Skip to content

vllm.models.minimax_m3.nvidia.sparse_attention_msa

MSA (SM100/Blackwell) block-sparse attend for MiniMax M3.

Prefill attends with fmha_sm100 (build_k2q_csr + sparse_atten_func); decode falls back to the Triton split-K kernel (no MSA decode yet). fmha_sm100 imports are function-local, so this module is import-safe on AMD/non-SM100.

Classes:

MiniMaxM3SparseMSAImpl

Bases: MiniMaxM3SparseImpl

MSA block-sparse attend (fmha_sm100); Triton split-K decode.

Source code in vllm/models/minimax_m3/nvidia/sparse_attention_msa.py
class MiniMaxM3SparseMSAImpl(MiniMaxM3SparseImpl):
    """MSA block-sparse attend (``fmha_sm100``); Triton split-K decode."""

    def forward(
        self,
        layer: AttentionLayer,
        query: torch.Tensor,
        kv_cache: torch.Tensor,
        topk_idx: tuple[torch.Tensor | None, torch.Tensor | None],
        output: torch.Tensor,
    ) -> torch.Tensor:
        attn_metadata = get_forward_context().attn_metadata
        if not isinstance(attn_metadata, dict):
            return output  # profiling run; caches unbound
        main_md = attn_metadata[layer.layer_name]  # type: ignore[attr-defined]
        assert isinstance(main_md, MiniMaxM3SparseMetadata)

_About this task:_ According to the page extract, what kernel does decoding fall back to? Base every answer solely on the page extract above.

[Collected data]
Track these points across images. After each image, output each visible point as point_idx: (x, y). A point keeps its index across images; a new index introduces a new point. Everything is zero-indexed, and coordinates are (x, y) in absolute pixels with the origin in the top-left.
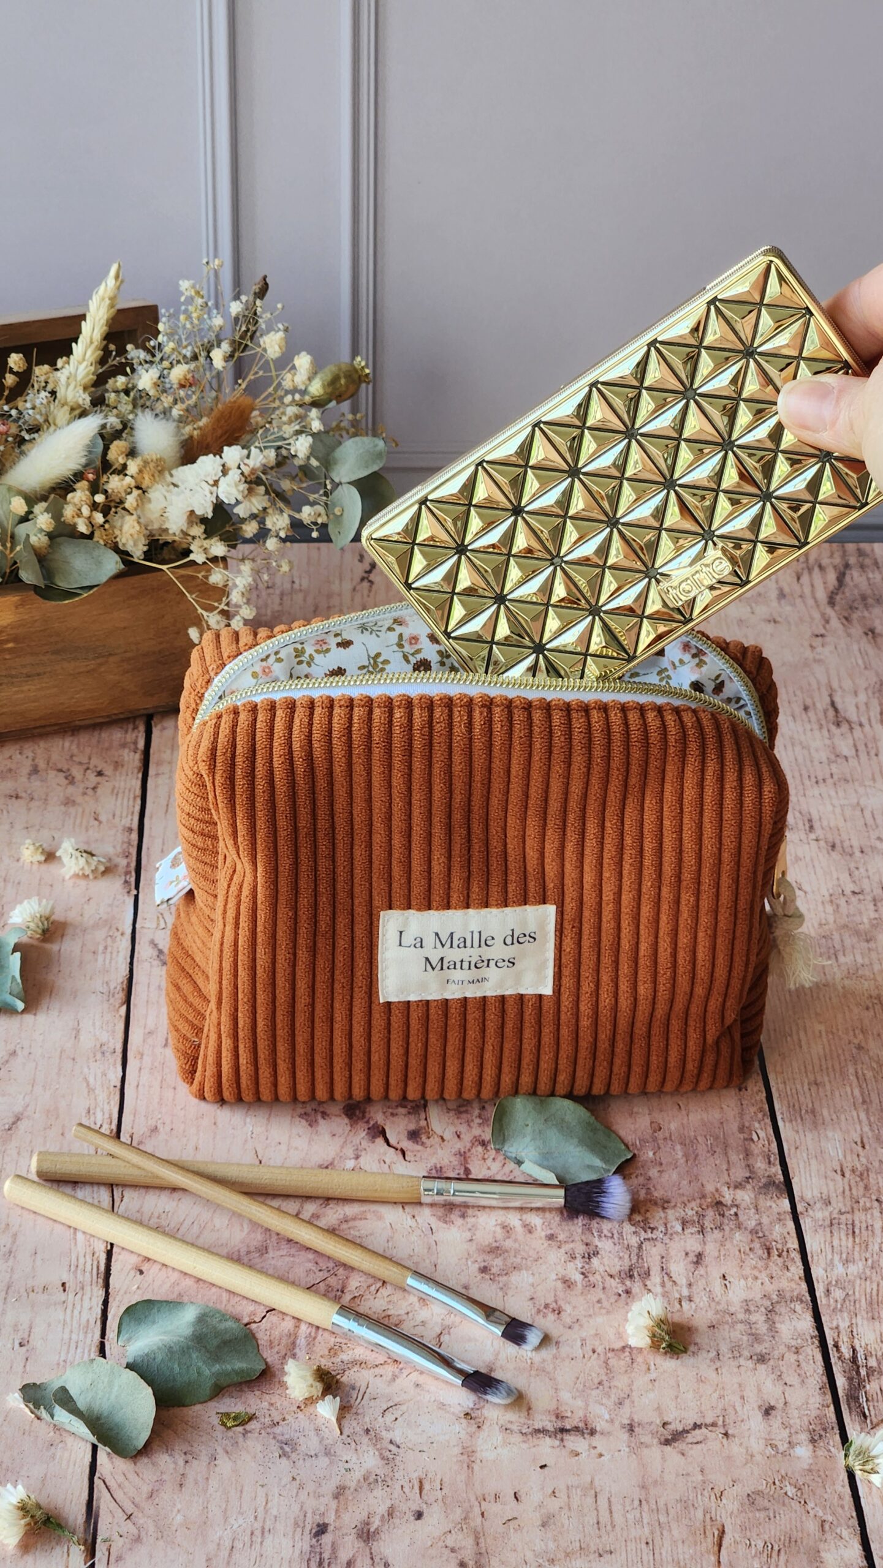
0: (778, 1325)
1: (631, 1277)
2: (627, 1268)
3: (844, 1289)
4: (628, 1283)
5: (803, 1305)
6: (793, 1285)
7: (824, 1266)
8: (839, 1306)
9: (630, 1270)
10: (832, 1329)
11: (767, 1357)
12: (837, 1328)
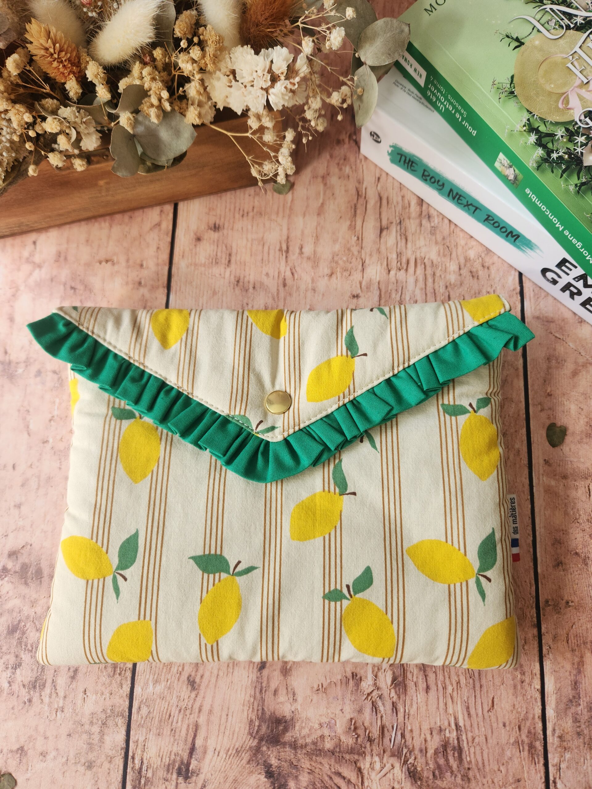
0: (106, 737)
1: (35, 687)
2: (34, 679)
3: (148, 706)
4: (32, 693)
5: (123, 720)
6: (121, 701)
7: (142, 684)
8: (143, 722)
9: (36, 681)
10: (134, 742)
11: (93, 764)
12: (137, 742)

* * *

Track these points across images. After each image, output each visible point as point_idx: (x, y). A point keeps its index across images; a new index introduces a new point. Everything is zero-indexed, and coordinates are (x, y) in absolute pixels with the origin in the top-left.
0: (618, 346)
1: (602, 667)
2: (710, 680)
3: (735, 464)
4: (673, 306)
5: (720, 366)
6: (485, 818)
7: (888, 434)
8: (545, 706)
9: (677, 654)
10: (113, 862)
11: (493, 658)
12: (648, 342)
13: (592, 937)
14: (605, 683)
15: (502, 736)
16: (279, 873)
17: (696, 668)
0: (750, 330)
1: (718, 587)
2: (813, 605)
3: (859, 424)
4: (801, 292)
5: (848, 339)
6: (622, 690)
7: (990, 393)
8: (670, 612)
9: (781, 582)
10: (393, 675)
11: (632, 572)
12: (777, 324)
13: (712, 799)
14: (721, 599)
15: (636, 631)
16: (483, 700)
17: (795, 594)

==

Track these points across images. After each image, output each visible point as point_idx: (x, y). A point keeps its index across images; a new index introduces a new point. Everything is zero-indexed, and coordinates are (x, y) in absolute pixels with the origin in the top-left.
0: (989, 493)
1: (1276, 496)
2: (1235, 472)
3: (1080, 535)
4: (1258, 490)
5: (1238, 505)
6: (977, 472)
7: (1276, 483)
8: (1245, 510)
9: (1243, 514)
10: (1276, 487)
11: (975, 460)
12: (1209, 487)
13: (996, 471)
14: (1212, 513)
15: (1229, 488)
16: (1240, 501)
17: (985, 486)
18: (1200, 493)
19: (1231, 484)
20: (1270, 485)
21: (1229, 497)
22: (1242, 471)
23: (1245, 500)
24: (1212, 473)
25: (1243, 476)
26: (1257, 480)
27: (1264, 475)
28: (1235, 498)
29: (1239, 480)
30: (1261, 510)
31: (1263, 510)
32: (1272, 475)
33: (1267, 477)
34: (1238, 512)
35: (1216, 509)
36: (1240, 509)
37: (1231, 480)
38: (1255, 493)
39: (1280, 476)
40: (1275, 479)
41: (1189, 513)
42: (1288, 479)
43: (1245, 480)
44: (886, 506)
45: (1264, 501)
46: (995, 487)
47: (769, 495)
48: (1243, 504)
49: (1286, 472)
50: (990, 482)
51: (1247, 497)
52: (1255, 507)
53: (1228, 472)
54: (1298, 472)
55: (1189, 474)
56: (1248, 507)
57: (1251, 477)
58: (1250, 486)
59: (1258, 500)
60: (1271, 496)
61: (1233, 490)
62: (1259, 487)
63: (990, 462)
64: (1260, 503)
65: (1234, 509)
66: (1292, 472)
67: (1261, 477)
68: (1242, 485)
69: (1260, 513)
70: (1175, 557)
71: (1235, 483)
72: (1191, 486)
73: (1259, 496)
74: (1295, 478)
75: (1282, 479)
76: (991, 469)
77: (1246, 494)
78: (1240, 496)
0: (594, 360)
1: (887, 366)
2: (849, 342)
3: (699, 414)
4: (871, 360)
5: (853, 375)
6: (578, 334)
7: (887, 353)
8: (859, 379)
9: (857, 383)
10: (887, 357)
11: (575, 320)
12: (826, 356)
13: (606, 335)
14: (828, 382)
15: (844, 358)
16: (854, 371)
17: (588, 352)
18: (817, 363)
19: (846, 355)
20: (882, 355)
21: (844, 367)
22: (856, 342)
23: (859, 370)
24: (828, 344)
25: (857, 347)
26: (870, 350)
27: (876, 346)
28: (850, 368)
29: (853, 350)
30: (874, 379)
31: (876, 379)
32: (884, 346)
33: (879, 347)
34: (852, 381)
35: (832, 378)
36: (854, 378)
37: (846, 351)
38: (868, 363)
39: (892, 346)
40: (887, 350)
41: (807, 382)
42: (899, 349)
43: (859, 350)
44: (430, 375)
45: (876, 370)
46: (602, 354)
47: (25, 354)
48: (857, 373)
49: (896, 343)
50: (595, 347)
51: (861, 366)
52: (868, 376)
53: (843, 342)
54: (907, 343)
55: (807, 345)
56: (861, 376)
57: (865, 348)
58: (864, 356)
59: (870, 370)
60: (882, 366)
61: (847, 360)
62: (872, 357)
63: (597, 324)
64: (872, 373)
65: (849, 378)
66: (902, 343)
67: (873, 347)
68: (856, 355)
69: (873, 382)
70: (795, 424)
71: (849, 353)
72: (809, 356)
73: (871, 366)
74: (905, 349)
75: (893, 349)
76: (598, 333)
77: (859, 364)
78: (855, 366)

_Written response:_ The Triton split-K kernel.